- [FRAGMENTO DE LECTURA]:
<<<<

El reto navideño: ¿qué me pongo?
del virus a la guerra ·
Los festejos 'resucitan' tras dos años pandémicos, hemos cumplido el ritual de fracasar en la Lotería y por ahí asoma ya la Tamborrada: la vida nos sonríeCuando la pasada semana el compañero responsable de esta sección del periódico me recordó que hoy me tocaba por calendario laboral entregar esta columna y, ... a modo de posibilidad, me sugirió la idea de abordar el retorno postpandémico a las grandes cenas familiares, no lo dudé: «Soy tu hombre», le contesté. Cada año me pregunto cómo habrá mutado la celebración del nacimiento del hijo del carpintero en todo esto, pero dejando a un lado cualquier reflexión, aquí va lo mío, escrito bajo una certeza –no puede ir dirigido a la gente feliz, que tiene otras cosas que hacer– y una incertidumbre –lo mismo se publica entre una página dedicada a cuánto ha subido el precio del cordero y otra centrada en cómo ejecutar la Maniobra de Heimlich si algún comensal se atraganta con una espina de merluza–.
La pandemia dificultó y en algunos casos impidió que en los dos últimos años las familias se reunieran en torno a la mesa navideña y hubo quien vivió aquel contratiempo en el ámbito de lo entrañable como un drama, pero no lo fue, igual que tampoco lo es el retorno de esta tradición, por más que unos cuantos lo contemplen con un cierto horror. Después de dos años, ya ha 'resucitado' de entre los muertos la fiesta de Santo Tomás, ya hemos cumplido con el ritual de fracasar en la Lotería y en cuanto pase todo esto recuperaremos la Tamborrada. La vida nos sonríe.

>>>>

- [CONSIGNA 1]: Enumere las celebraciones y rituales que, según el último párrafo de la columna sobre las cenas navideñas, ya se han recuperado o se recuperarán después de dos años.
- [CONSIGNA 2]: Prosiga la columna sobre el regreso de las cenas navideñas a partir de su última frase.
Las entradas que vienen a continuación constituyen un material independiente del fragmento de lectura.

[Datos del texto extraído de las páginas]
<<<<

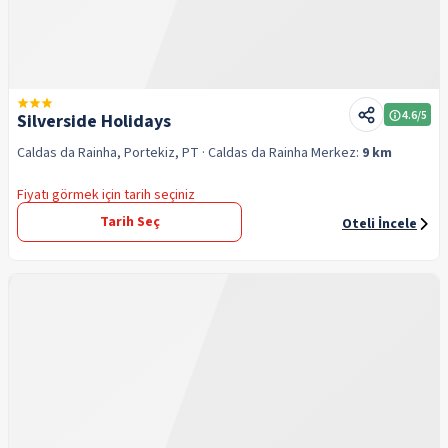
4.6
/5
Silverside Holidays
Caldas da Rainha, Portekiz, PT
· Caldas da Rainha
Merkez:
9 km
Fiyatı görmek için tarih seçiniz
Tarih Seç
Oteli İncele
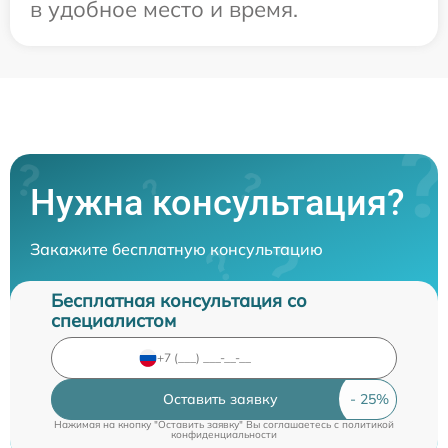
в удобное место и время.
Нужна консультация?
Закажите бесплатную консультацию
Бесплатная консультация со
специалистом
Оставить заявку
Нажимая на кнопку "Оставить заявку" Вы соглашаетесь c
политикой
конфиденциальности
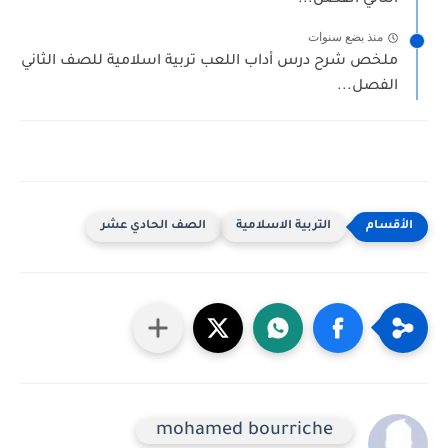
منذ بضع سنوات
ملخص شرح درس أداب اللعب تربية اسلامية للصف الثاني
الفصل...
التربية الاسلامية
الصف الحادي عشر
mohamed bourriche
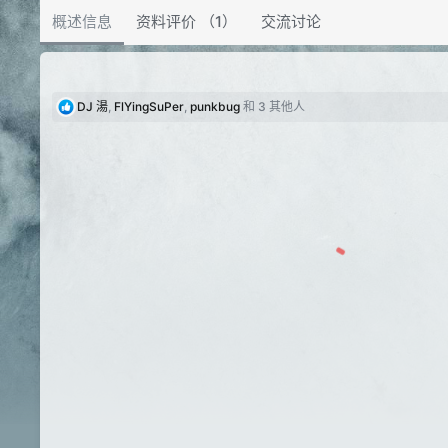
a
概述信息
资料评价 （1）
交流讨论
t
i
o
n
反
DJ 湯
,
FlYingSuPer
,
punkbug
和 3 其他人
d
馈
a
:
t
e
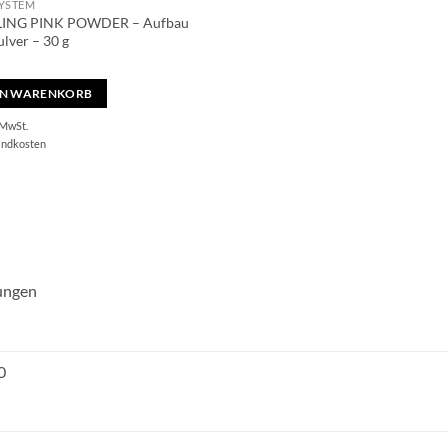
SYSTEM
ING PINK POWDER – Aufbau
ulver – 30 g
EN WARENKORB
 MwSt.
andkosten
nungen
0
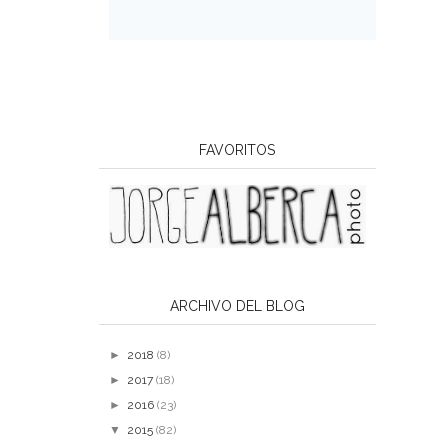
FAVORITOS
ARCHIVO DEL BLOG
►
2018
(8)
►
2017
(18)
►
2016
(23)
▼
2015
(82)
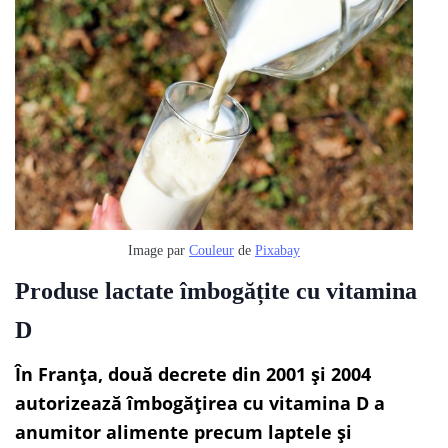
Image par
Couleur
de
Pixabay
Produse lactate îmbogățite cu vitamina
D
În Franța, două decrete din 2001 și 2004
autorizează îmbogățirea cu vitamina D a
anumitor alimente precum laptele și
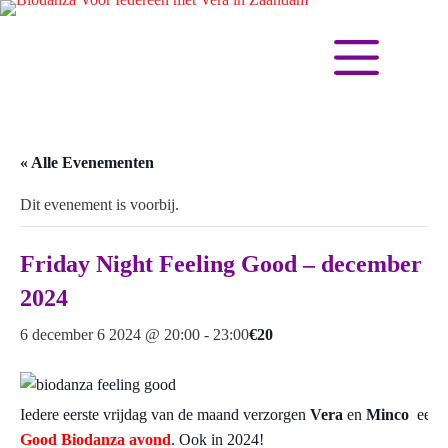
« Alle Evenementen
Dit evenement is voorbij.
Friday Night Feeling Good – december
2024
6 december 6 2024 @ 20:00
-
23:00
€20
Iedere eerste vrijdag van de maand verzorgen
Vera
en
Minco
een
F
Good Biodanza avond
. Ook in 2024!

>>>>
<<<<

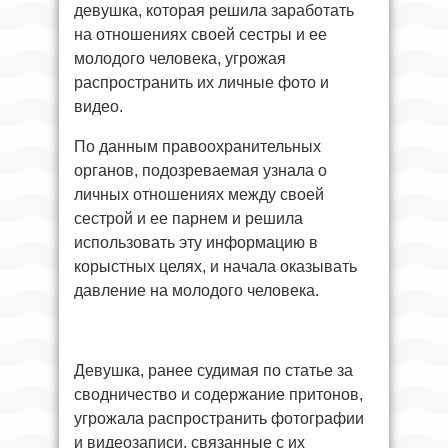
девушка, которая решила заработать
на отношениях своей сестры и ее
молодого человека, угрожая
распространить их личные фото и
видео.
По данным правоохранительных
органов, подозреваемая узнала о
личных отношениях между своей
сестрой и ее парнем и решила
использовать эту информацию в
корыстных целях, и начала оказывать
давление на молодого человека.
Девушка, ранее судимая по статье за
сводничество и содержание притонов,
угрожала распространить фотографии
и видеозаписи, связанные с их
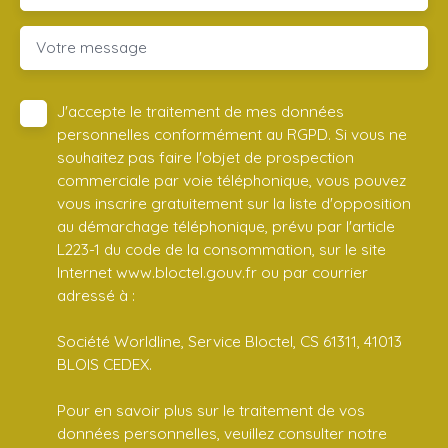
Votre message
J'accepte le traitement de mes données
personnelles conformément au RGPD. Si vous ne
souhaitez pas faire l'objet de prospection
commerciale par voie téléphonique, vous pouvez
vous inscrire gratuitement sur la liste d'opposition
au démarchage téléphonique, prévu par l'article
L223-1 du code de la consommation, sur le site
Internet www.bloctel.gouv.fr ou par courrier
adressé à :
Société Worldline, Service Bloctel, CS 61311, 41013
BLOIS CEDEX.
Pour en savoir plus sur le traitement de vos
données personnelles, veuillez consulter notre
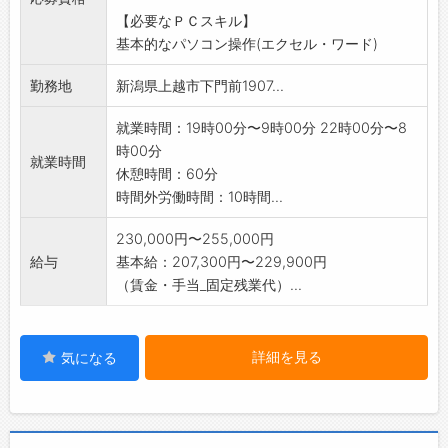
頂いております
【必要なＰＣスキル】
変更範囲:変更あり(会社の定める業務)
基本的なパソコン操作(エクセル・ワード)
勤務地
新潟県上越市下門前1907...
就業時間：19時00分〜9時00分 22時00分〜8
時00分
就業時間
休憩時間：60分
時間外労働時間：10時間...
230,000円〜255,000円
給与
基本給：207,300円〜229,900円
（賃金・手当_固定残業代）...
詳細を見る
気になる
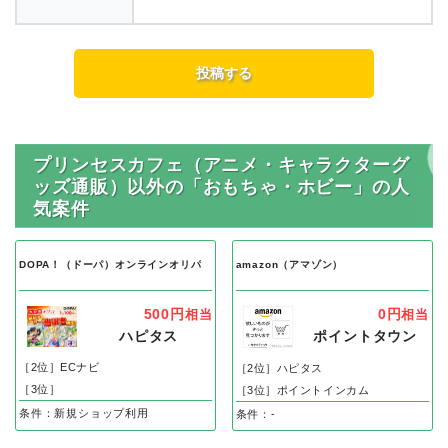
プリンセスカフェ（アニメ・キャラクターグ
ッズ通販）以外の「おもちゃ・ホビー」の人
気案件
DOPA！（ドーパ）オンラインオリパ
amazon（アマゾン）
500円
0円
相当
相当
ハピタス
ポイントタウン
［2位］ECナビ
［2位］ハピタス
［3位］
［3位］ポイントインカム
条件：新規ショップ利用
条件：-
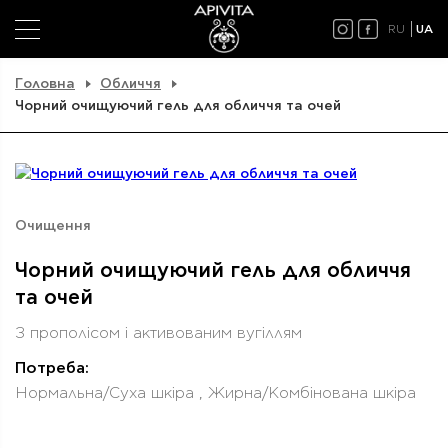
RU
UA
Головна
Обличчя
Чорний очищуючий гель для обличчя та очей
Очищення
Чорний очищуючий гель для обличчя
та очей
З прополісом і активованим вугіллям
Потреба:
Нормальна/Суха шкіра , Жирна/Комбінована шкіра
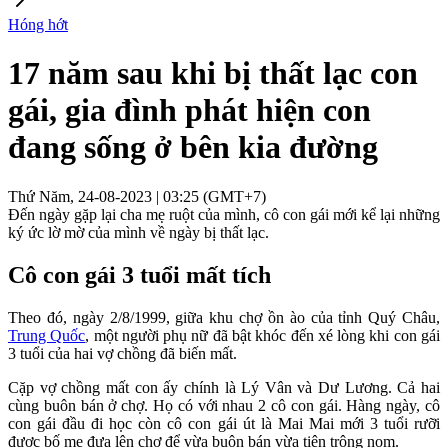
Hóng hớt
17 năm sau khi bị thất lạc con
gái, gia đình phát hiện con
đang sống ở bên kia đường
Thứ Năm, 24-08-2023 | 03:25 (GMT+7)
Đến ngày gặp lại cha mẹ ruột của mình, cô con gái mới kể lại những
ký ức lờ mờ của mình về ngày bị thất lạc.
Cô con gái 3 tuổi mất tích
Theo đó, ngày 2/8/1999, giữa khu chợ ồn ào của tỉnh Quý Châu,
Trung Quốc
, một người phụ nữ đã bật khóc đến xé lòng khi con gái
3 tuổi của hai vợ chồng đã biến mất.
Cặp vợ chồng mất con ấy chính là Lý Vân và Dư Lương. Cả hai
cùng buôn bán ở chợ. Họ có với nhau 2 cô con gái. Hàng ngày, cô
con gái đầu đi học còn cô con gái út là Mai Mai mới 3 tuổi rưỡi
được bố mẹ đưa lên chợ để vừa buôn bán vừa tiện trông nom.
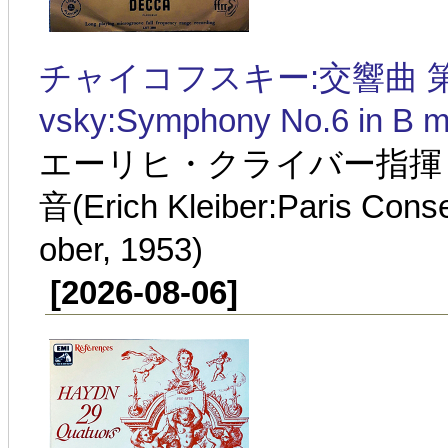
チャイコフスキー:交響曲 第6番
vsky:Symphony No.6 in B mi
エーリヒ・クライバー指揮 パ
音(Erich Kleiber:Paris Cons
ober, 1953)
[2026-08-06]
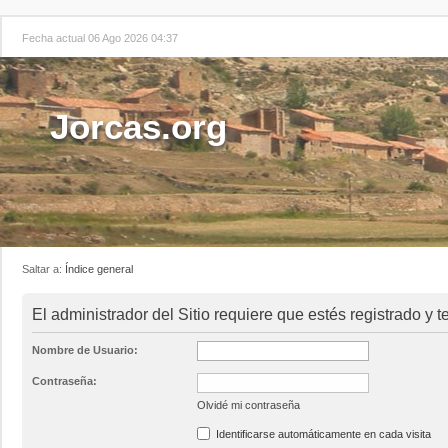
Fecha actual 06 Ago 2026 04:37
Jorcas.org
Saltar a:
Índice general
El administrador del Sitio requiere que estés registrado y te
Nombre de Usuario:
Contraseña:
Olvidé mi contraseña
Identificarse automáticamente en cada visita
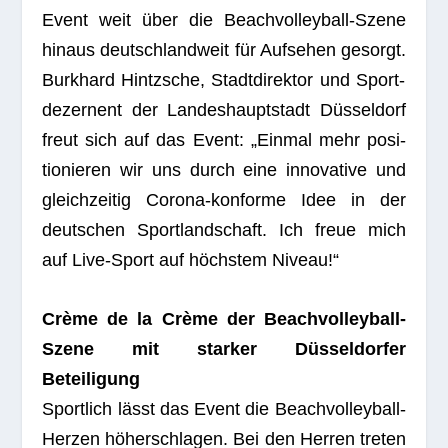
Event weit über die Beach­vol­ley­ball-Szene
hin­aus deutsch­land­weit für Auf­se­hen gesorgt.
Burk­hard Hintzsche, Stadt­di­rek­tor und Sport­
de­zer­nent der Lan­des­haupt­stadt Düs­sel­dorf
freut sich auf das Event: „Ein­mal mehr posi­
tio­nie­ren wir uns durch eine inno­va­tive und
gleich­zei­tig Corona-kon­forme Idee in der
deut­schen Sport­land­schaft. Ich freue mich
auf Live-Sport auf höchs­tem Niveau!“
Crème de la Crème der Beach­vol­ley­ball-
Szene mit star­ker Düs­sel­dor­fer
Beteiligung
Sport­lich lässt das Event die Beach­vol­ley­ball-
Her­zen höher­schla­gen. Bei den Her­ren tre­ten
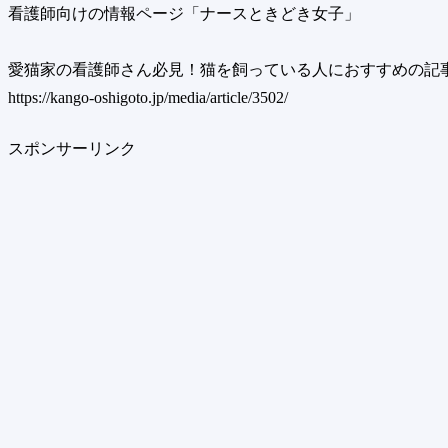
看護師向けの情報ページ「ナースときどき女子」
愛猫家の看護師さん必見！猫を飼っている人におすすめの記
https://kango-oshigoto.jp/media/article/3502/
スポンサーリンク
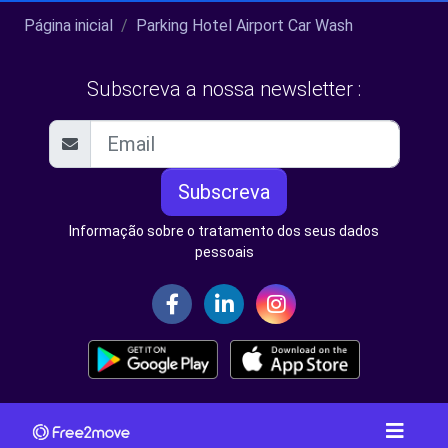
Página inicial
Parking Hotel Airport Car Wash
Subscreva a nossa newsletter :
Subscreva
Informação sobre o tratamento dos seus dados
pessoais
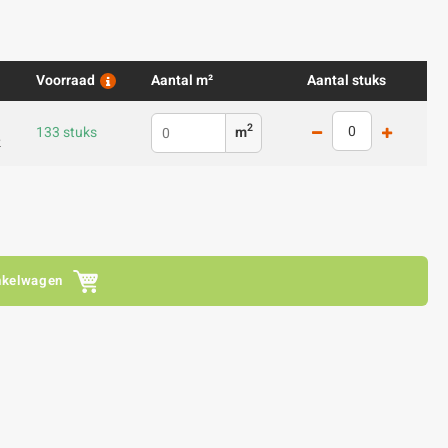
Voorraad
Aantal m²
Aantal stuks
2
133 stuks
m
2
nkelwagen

>>>>
<<<<

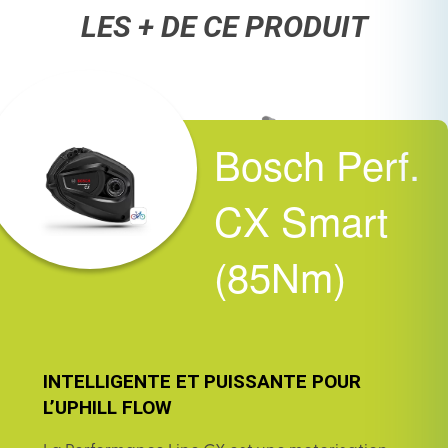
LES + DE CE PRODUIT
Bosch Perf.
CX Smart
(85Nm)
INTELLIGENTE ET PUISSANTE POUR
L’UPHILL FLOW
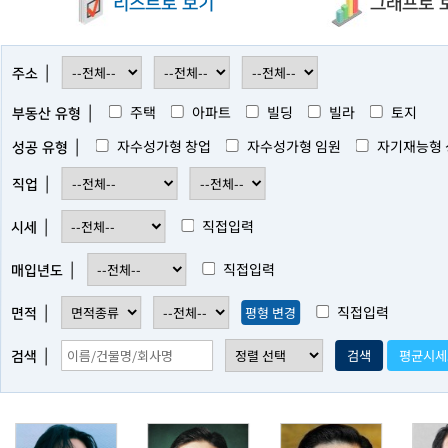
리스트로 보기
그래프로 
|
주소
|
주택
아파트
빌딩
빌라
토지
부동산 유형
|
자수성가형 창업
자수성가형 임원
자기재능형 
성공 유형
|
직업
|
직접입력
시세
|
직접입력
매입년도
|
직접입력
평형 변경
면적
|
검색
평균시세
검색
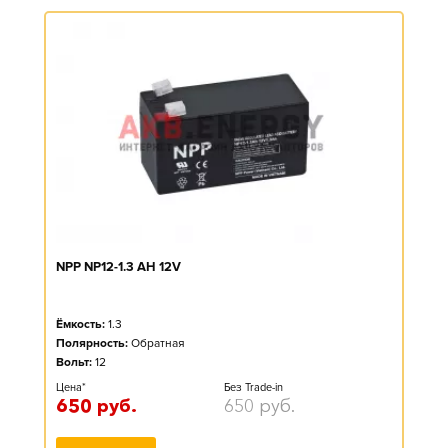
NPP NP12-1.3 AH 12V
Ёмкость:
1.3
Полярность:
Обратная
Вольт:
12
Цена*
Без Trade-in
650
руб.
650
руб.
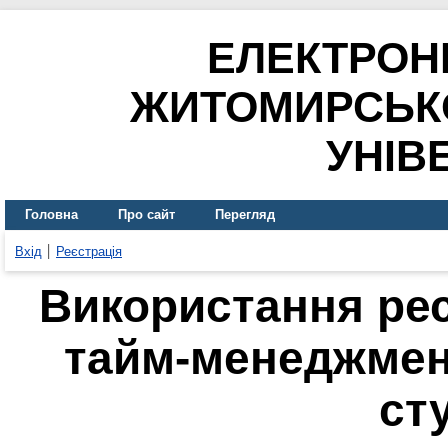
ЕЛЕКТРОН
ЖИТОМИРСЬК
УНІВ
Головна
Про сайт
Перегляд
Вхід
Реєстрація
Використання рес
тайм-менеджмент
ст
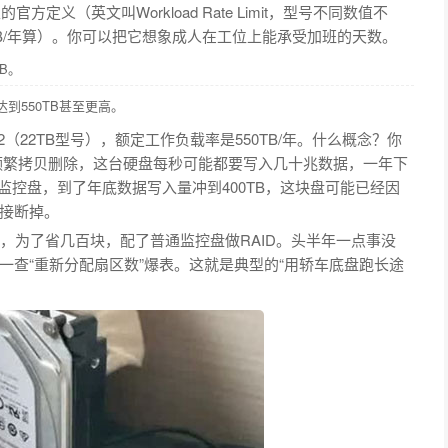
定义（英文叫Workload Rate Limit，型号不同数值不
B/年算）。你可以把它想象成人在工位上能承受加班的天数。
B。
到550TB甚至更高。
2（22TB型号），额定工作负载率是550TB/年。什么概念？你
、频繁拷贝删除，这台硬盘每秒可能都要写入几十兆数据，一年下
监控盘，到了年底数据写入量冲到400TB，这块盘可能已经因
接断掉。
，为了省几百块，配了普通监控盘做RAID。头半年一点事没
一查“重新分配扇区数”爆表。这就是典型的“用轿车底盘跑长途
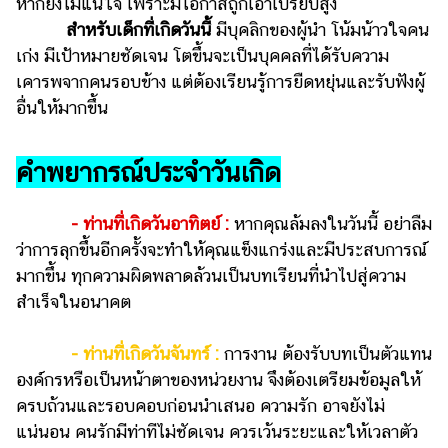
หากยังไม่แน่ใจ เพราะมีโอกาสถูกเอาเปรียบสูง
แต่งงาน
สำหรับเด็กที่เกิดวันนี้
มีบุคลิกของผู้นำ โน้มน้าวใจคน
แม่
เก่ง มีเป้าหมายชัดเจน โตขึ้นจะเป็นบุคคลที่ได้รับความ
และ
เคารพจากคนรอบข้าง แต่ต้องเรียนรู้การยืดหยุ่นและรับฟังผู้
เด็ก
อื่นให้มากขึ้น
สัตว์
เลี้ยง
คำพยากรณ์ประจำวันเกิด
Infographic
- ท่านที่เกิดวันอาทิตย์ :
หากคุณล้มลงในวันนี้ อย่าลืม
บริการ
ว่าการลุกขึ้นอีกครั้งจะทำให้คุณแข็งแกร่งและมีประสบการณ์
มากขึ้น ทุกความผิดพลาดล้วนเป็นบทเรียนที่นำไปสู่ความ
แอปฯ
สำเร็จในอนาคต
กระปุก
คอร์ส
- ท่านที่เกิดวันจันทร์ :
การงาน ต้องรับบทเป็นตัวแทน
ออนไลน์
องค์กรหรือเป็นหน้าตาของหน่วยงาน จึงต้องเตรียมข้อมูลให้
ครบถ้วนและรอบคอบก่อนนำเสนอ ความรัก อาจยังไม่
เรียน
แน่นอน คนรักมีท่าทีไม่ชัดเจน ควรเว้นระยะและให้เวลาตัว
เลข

>>>>

- [RESULTADO 1]:
- La fiesta de Santo Tomás
- El ritual de fracasar en la Lotería
- La Tamborrada

- [RESULTADO 2]:
Alguien acuñó el chiste de «Las Navidades, ¿qué tal? ¿Bien o en familia? Jajá» y la especie hizo fortuna hasta el punto de que aún hoy en día los más descolgados siguen dale que te pego con la chanza. En el imaginario popular, muchos se preguntan qué mecanismos de chantaje emocional, nada sutiles, entrarán en juego para que tantos y tantos acudan desganados o incluso rebosantes de hostilidad a estas citas navideñas y sin embargo, ahí acabamos todos, pelando langostinos. La respuesta es que estas celebraciones que han atravesado el tiempo y todavía prosperan es porque aún hay muchísima gente que las ama. Allá vamos los individuos, en el papel de parientes, al exorcismo colectivo de fantasmas y demonios, bajo el imperativo moral de que todo va bien, aunque en realidad sean escasas las ocasiones en las que va bien todo.
Desde un punto de vista pragmático, el formato perfecto para estos festejos pasa por acudir a la francesa, emulando a la selección gala en la final de Qatar: prolongar el poteo previo lo máximo posible, aparecer en la cena cuando faltan diez minutos para que concluya y reanimarla insuflándole nueva vida.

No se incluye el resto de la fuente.